---------- Passage provided ----------

I honestly donβt know how we spread the understanding, except to keep plugging away. Like Iβve said all along, it took the right fifty years to overturn Roe, and similar patience may be required to eliminate Dobbs, and encode abortion rights into the law.
They literally want to being coverture back. They can't make women legally invisible under their husbands anymore so they're trying to do it by making their uteruses public property.
Jessica and Grace and their legal sources are looking at it. If I were trying to argue against it I'd probably say some variation of parental responsibility. Idk what that would do to the argument.
I just emailed Jessica about it and tried to make my case but haven't heard back. Think we should start here at least.
It's a legal argument. I'd like to know what other lawyers think of it. They're the ones who need to see it first.
Were you able to talk to the ACLU there yet? I remember you were talking about it.
Idk maybe I should ask my cousin who's a lawyer to do me a big favor and read it and tell me what the strengths and weaknesses of it as a legal argument are and how to find a party who would be interested in it.
I wouldn't be sure how to start; I'd need a specific plan before taking an action. It needs to be read by the right lawyers, and figuring out who that is and how to get them interested would be the task. Because the goal is for someone to advance the arguments in a legal filing. One problem is it might be too big of an idea, that most lawyers might be more comfortable sticking with the minutiae they know. Having a case before a favorable judge or court would be a good prerequisite, although it ought to be of general interest to anyone practicing in this area anyway. It's an argument you use when you want to make the case for a categorical right to abortion, rather than some narrow case against one specific aspect of a restriction in a law. It's how you overturn Dobbs, but because that decision is so recent it might take a brave lawyer and brave judge to make that challenge. That's why I wonder if state courts aren't the place it should go first. Have to find the right case, and the right lawyer, so better to find someone who knows how to identify those things. I don't have enough knowledge and expertise to know where to go with it, and yeah it just gets lost if everyone is herding cats. Would need to do more research on what's going on with the cases in Wisconsin, and identity particular parties who would file briefs to advance the argument. And then what to do to get them to listen?

---------- Available data ----------

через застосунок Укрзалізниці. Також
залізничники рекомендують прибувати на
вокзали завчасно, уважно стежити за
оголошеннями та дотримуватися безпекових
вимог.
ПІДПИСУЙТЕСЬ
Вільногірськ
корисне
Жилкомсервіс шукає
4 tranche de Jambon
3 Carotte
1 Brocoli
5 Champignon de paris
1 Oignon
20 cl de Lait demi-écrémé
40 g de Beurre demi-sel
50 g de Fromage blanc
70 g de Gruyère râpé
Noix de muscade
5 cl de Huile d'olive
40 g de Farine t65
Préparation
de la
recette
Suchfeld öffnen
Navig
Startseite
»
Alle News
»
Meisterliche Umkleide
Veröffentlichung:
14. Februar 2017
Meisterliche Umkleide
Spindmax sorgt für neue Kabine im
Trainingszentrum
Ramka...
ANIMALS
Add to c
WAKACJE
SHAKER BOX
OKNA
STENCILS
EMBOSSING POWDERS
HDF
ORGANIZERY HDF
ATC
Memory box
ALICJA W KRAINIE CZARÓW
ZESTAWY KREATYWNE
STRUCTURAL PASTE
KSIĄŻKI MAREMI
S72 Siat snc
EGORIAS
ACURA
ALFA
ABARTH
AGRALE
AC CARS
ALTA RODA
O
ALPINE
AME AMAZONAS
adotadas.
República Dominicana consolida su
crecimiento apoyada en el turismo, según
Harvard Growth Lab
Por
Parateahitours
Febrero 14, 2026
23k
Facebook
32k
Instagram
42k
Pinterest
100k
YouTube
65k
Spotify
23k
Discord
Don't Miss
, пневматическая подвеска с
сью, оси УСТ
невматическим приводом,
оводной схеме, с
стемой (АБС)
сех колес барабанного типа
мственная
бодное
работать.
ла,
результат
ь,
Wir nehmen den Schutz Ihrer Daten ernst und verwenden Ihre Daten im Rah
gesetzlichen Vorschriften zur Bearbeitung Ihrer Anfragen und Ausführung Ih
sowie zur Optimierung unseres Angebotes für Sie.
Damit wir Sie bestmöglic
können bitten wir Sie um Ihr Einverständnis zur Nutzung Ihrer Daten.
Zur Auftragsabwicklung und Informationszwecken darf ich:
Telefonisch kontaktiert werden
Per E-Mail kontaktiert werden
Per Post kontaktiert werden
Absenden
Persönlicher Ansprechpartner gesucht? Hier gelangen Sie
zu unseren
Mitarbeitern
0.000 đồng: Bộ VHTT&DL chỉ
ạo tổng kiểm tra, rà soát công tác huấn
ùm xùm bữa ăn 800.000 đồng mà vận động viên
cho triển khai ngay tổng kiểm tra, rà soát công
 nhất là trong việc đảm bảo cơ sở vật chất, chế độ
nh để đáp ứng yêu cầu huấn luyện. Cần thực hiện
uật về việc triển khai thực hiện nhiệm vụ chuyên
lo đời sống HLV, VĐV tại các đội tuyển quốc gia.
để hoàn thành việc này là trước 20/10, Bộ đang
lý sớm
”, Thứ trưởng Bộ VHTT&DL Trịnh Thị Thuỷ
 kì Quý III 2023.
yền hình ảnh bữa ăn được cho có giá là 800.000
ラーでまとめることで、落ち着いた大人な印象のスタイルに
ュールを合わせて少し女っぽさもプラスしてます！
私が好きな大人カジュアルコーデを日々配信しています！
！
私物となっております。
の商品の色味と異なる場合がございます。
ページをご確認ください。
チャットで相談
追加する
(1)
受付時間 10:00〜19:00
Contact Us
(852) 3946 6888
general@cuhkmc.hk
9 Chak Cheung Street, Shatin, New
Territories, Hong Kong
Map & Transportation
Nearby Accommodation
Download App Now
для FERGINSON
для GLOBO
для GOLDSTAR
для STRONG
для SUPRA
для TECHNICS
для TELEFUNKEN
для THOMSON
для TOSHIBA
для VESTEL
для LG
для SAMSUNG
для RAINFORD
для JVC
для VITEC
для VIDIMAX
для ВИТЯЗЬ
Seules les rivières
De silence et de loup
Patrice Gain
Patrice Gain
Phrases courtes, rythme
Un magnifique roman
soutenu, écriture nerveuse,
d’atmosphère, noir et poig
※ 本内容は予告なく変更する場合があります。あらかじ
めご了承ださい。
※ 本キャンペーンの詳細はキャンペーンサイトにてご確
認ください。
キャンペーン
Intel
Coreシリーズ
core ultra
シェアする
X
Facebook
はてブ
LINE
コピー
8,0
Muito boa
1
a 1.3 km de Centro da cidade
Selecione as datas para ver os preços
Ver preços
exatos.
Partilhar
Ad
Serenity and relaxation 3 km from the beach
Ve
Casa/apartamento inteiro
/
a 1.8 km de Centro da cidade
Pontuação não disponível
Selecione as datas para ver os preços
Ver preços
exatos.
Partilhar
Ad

----------

▶ **Required tasks**:
[A] From the discussion about abortion rights, list every proper name (a person, organization, court decision, or place) in the order each first appears.
[B] Write the next comment in the discussion about abortion rights, picking up after its final sentence.
These records aren't needed for the work that comes after them.

▶ **Per-task outputs**:
[A] Roe, Dobbs, Jessica, Grace, ACLU, Wisconsin

[B]
I'm right with you. I have no idea where to take it or how to make the case on why they should take it. Was trying to write this book to do that but it's just too big of a project with zero experience with what I want to do with it.
Thanks for sharing. I found that article really interesting.
Gives me hope
Having the truth with us gives us hope. The problem is we don't know how bad things will have to get before the average person, the median person, can no longer resign themself to this tyranny, and finds the will and the strength to fight it. The fascists in Japan and Germany wreaked great destruction on the world before they were pushed back, before the majority was willing to wage war on them, occuring only when it had found there were no other options remaining.
Let's hope it doesn't come to those extremes.
Ask me on Wednesday November 6th 2024.
I was at the capitol protests in Iowa on Tuesday, and it was heartbreaking. We always knew this is what they would try, but it's still infuriating that it has happened. Thank you so much for your coverage. The majority of Iowans support abortion rights, but the GOP doesn't care. She campaigned on this issue, and it was always her intent. They truly do not care what their constituents think.